I’ve said it before, when writing about their recorded output, and tonight really reaffirmed it… Almyrkvi deserve to be held up as one of the very best Black Metal bands currently operating worldwide. And you can quote me on that.
Of the following two bands, Wolvennest and Treha Sektori, it was the dark ambience and tribal rhythms of the latter which made the strongest impression on me, not just on a musical level but on a visual (and visceral) one too, with the accompanying background videos only serving to enhance the effect of the music… an effect which lingers with me even now. Check them out if you haven’t done already.
The festival closed with the powerhouse pairing of Iceland’s own Svartidauði and infamous Swiss duo Bölzer, and while the latter were certainly a good choice to finish the day (they don’t do much for me on record, but put on a really good show live), it’s the former I really want to talk about here.
You see, every time I’ve seen Svartidauði before now they’ve been amazing… but my companions have had the exact opposite experience, being roundly disappointed on every previous occasion. And, at first, it looked like things were heading that way this time too, with frontman Sturla’s ongoing struggles with failing strap locks, wayward microphones, and detaching leads robbing the first couple of tracks of their full potential.
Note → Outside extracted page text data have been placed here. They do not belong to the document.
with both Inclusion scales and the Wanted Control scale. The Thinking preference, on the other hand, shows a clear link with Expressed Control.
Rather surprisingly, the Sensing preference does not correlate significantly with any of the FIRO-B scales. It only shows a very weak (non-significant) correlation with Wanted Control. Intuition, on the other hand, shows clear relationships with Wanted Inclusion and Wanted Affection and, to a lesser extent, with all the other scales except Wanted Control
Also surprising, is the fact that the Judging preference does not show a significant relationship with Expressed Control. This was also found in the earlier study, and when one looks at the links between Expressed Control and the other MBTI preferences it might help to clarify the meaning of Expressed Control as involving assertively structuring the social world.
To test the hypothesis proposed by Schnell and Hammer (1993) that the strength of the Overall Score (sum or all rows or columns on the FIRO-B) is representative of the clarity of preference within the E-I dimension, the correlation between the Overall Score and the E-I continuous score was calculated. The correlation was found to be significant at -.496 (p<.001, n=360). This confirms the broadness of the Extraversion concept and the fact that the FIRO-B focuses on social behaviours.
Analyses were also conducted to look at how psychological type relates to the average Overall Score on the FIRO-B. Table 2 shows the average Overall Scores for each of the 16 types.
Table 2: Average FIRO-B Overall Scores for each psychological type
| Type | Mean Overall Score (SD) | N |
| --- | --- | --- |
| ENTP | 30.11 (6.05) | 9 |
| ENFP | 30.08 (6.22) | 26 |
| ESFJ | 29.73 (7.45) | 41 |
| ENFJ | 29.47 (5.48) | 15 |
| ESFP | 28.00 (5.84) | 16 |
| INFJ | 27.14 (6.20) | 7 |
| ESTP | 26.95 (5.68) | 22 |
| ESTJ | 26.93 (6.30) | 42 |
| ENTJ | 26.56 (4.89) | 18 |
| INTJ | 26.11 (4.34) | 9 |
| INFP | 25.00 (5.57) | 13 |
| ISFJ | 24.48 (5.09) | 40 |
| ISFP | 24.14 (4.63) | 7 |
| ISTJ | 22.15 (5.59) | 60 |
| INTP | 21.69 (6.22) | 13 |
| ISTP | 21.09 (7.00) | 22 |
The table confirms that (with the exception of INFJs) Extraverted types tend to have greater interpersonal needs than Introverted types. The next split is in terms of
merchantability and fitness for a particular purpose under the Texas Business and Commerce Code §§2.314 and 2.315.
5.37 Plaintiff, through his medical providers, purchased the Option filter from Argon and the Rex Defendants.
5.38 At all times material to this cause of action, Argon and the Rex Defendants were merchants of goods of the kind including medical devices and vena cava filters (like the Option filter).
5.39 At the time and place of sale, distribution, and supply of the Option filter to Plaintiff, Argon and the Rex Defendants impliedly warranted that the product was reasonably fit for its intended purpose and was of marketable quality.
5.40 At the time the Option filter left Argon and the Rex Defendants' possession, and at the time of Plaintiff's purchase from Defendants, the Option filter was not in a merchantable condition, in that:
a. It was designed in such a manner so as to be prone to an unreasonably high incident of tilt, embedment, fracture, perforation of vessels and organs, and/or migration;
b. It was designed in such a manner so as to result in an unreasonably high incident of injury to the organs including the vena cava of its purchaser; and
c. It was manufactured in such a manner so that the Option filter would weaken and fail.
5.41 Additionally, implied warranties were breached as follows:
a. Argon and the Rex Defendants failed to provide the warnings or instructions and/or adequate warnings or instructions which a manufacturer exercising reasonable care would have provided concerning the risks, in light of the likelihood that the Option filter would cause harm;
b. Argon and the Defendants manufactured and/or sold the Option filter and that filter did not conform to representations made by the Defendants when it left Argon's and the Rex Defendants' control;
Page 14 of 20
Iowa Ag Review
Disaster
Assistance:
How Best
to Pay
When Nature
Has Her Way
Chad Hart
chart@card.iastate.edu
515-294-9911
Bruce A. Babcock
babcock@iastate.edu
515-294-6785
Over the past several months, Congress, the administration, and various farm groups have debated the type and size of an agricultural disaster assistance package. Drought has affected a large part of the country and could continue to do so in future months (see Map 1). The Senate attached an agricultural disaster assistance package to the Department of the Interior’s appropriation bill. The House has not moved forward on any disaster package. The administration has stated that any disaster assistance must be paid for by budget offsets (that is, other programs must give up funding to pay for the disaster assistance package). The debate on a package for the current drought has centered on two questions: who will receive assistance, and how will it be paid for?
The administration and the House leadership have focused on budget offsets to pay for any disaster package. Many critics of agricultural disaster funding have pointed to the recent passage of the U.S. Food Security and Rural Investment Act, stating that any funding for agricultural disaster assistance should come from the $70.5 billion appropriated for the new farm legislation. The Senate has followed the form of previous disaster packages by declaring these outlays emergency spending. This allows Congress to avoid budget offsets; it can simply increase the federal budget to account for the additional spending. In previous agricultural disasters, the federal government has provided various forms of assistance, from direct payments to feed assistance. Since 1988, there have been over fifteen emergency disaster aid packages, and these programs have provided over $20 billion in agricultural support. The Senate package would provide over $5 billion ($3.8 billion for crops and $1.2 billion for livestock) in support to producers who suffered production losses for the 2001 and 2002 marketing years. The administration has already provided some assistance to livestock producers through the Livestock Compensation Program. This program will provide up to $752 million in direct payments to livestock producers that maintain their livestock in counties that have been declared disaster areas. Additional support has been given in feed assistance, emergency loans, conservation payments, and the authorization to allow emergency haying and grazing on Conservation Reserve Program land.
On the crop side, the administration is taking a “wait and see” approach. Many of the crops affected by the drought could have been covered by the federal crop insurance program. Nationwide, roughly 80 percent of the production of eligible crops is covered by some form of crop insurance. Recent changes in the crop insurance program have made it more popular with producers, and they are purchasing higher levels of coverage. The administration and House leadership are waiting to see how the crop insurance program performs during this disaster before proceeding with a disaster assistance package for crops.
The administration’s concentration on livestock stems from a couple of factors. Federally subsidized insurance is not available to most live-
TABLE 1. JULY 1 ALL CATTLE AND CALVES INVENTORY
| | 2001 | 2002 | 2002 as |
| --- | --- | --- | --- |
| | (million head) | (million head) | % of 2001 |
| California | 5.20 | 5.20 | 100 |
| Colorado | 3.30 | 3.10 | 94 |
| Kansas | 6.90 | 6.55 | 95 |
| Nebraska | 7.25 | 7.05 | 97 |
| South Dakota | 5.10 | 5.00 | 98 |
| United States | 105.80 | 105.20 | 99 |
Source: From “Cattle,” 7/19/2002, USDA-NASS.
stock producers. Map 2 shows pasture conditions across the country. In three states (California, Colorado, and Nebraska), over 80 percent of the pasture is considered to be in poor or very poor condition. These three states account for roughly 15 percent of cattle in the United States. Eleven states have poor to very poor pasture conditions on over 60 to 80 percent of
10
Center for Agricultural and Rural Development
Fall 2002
But then, like magic, everything suddenly clicked into place and the rest of the band’s set was just one phenomenally powerful punch after another, their increasingly aggressive live performance displaying an almost Death Metal-like focus and intensity, with each successive song hitting harder than the last, until they finally departed the stage leaving behind a sea of beaming, slightly shellshocked, faces all fully primed for Bölzer’s climactic set.
As you can probably tell I had a hell of a good time at this festival, and hope that everyone else who went did too.
Maybe I’ll see you there next year? And maybe, if we’re lucky, we’ll get some Sulphur Aeon or some Panzerfaust too?